The head of Lehman Brothers has been heavily criticised during a congressional hearing into the bank's collapse.
Richard Fuld, the chief executive officer of the investment bank which collapsed last month, was accused by members of the House of Representatives oversight committee of "squandering millions" of dollars on executives' pay despite his bank's problems.
The collapse of the bank last month triggered panic in the global financial markets, with the Dow Jones Industrial Index experiencing its largest-ever drop for a single day at one point.
Politicians accused Fuld of earning more than $500 million in bonuses and wages while working at the bank, including $106 million in 2006 alone, while failing to properly address Lehman's difficulties.
"While Mr Fuld and other Lehman executives were getting rich, they were steering Lehman Brothers and our economy toward a precipice," Henry Waxman, the chairman of the committee, said on Monday during Fuld's testimony.
Anger over pay
Fuld, who said he took "full responsibility" for the decisions he made at the bank, blamed several events for Lehman's downfall, including the abuse of the controversial "short-selling" technique, false rumours, credit agency downgrades and loss of confidence by clients and other parties.
He denied earning $500 million during his time at the bank, saying it was closer to $250 million, although he acknowledged it was "still a large number".
He said it was unclear why the US government did not rescue the 158-year-old Wall Street firm but stepped in to save others, and said US financial regulators knew the full scale of the bank's problems far before it folded.
But Waxman said the US could not continue "to have a system where Wall Street executives privatise the gains and then socialise the losses".
"Accountability needs to be a two-way street," he said.

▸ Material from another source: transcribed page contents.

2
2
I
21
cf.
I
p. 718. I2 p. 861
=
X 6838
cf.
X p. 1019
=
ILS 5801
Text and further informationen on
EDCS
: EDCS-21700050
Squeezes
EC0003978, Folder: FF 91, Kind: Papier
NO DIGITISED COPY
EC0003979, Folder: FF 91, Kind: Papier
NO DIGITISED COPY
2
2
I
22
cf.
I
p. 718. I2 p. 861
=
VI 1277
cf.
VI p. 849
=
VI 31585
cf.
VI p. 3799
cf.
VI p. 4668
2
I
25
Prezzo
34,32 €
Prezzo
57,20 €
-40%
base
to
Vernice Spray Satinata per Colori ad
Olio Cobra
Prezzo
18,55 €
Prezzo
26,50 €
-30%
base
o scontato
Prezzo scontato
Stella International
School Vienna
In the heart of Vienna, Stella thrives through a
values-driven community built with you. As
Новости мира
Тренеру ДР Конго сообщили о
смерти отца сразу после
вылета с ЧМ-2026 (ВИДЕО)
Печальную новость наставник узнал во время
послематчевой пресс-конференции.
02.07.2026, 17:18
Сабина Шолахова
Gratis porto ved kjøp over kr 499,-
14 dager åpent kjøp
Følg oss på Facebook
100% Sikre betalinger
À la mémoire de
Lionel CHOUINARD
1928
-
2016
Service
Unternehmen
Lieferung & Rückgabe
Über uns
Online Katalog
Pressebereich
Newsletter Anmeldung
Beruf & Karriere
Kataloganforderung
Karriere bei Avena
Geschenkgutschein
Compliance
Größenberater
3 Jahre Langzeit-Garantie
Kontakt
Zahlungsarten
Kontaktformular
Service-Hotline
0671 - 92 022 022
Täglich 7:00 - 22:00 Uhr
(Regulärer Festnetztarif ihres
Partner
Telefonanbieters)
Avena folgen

Waxman also highlighted an internal email from Lehman Brothers in which the bank's compensation committee recommended on September 11 - only four days before the bankruptcy filing - which gave more than $20 million to three departing executives.
"In other words, even as Mr Fuld was pleading with [Treasury] Secretary [Henry] Paulson for a federal rescue, Lehman continued to squander millions on executive compensation," Waxman said.
Lehmans, which was hit hard by the current US financial crisis sparked by the volatile US housing market and sub-prime mortgage scandals, was forced to file for bankruptcy protection on September 15 after failing to find a buyer.
The filing, in a US federal court in New York, triggered panic in the global financial markets, with the Dow Jones Industrial Index at one point last week experiencing its largest-ever drop for a single day.
The hearing was the first of several promised by US politicians into the US financial crisis, comes only a few days after US Congress passed a $700 billion financial bailout package to shore up the nation's ailing economy.
Japan's Nomura Holdings is buying Lehman Brothers' operations in Europe, Asia and the Middle East, while British bank Barclays has bought the institution's investment banking and trading units for $1.75 billion.